I wouldn’t bank on it, thought Fielding. But he kept the thought to himself.

Within an hour Parsons arrived at the farm with Todd Mallett. Jeremy Thomas had already been released. The boy wasn’t totally out of the frame yet. Particularly not while the ransom call could still be a hoax. But Jeremy continued to stick resolutely to his story and had, in any case, already been detained for almost twenty-four hours without any progress being made.

‘Thought we could do with Todd’s local knowledge,’ said Parsons.

Fielding grunted unenthusiastically. But he had to admit that Todd was a hell of a lot better than him at coping with the family. Better than Parsons, too. Everybody knew that Parsons’s biggest strength was planning, not dealing with people. He was, however, an ace delegator, which was another of his great strengths.

There was, of course, something reassuringly solid about Mallett. Fielding hoped he himself was solid enough in his way, but uttering reassurance was not one of his finer qualities. Mallett had a calming effect on the family, whose first reaction had been to rush to their bank. ‘First thing is to make sure this joker really does have your Angela,’ he told them. ‘The call may not be genuine, you know.’

They hadn’t thought of that. It stopped them in their tracks.

Parsons, who had been largely silent till that point, allowing Todd to smooth the way for him, took over then, issuing instructions in his clipped, businesslike tones. ‘Right, when this man calls again you ask him for proof that he’s got your girl. OK? He’ll be expecting that. Bound to be. If he can prove it, then you say yes, you’ll pay up. But when he’s given you your delivery instructions you play for time, say it’ll take you a day or two to raise the cash, that kind of thing...’

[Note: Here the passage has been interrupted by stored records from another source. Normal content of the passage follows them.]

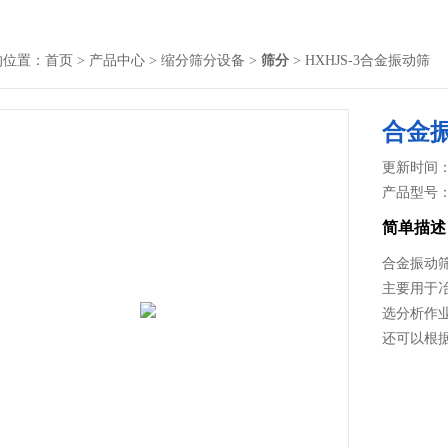
的位置：
首页
>
产品中心
>
缩分筛分设备
>
筛分
> HXHJS-3合金振动筛
合金
更新时间： 2
产品型号
简单描述
合金振动
主要用于
选分析作
还可以根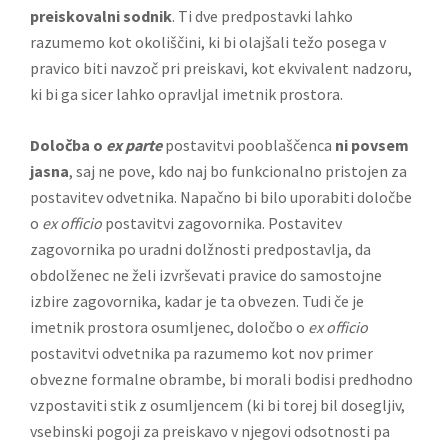
preiskovalni sodnik
. Ti dve predpostavki lahko
razumemo kot okoliščini, ki bi olajšali težo posega v
pravico biti navzoč pri preiskavi, kot ekvivalent nadzoru,
ki bi ga sicer lahko opravljal imetnik prostora.
Določba o
ex parte
postavitvi pooblaščenca
ni povsem
jasna
, saj ne pove, kdo naj bo funkcionalno pristojen za
postavitev odvetnika. Napačno bi bilo uporabiti določbe
o
ex officio
postavitvi zagovornika. Postavitev
zagovornika po uradni dolžnosti predpostavlja, da
obdolženec ne želi izvrševati pravice do samostojne
izbire zagovornika, kadar je ta obvezen. Tudi če je
imetnik prostora osumljenec, določbo o
ex officio
postavitvi odvetnika pa razumemo kot nov primer
obvezne formalne obrambe, bi morali bodisi predhodno
vzpostaviti stik z osumljencem (ki bi torej bil dosegljiv,
vsebinski pogoji za preiskavo v njegovi odsotnosti pa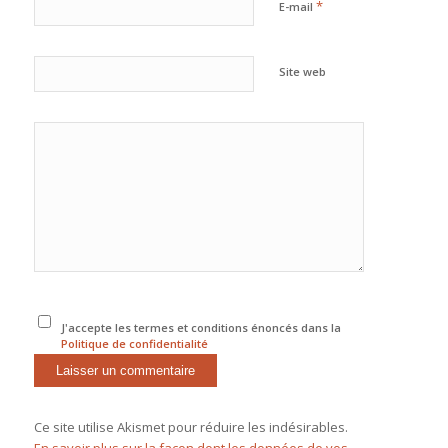
*
E-mail
Site web
J'accepte les termes et conditions énoncés dans la
Politique de confidentialité
Ce site utilise Akismet pour réduire les indésirables.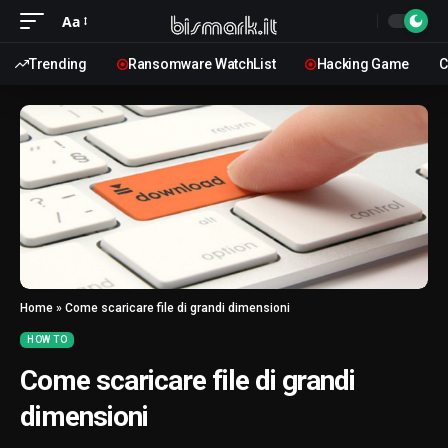
Aa
Trending
Ransomware WatchList
Hacking Game
C
Home
»
Come scaricare file di grandi dimensioni
HOW TO
Come scaricare file di grandi
dimensioni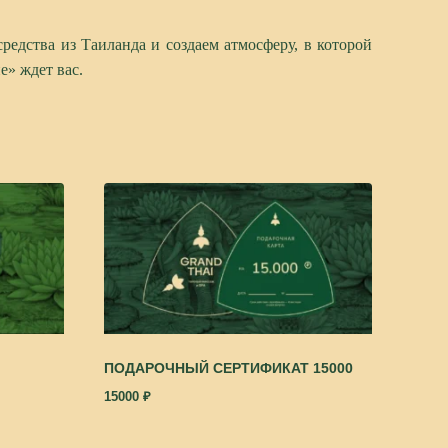
едства из Таиланда и создаем атмосферу, в которой
е» ждет вас.
ПОДАРОЧНЫЙ СЕРТИФИКАТ 15000
15000
₽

‘I don’t want to stall,’ interrupted Bill Phillips. ‘I’m not playing games with my daughter’s life. If the price of getting her back is £50,000 then I’m paying it. Right away.’

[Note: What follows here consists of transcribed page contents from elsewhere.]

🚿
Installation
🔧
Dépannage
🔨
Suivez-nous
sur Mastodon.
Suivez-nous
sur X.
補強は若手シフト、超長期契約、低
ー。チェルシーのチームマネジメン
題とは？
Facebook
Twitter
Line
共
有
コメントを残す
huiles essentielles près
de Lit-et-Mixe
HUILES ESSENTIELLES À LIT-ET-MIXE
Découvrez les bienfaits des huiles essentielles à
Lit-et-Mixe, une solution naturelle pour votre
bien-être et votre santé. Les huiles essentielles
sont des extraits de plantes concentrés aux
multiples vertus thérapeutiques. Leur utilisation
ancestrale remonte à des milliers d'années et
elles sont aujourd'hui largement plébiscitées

‘I’m not asking you to play games, Mr Phillips.’ Parsons was firm and authoritative, as sure of himself as ever. ‘I’m asking you to accept that we have learned a bit about this sort of thing over the years. If we are dealing with a kidnapper, he won’t expect you to move too fast; he might even be suspicious if you do. It’s important for us to take the initiative, not to let him make all the running. We need to know where he wants you to make the drop and consider all the implications. We have to think of a way to make sure that he doesn’t get the cash without your daughter being returned. If we move hastily and let him get the money without ensuring that he returns Angela — well, anything could happen...’

There was a silence while his words sank in. Lillian Phillips moaned. Her husband grasped her hand tightly. It was several seconds before he spoke. ‘OK. Just tell us what we have to do,’ he said eventually.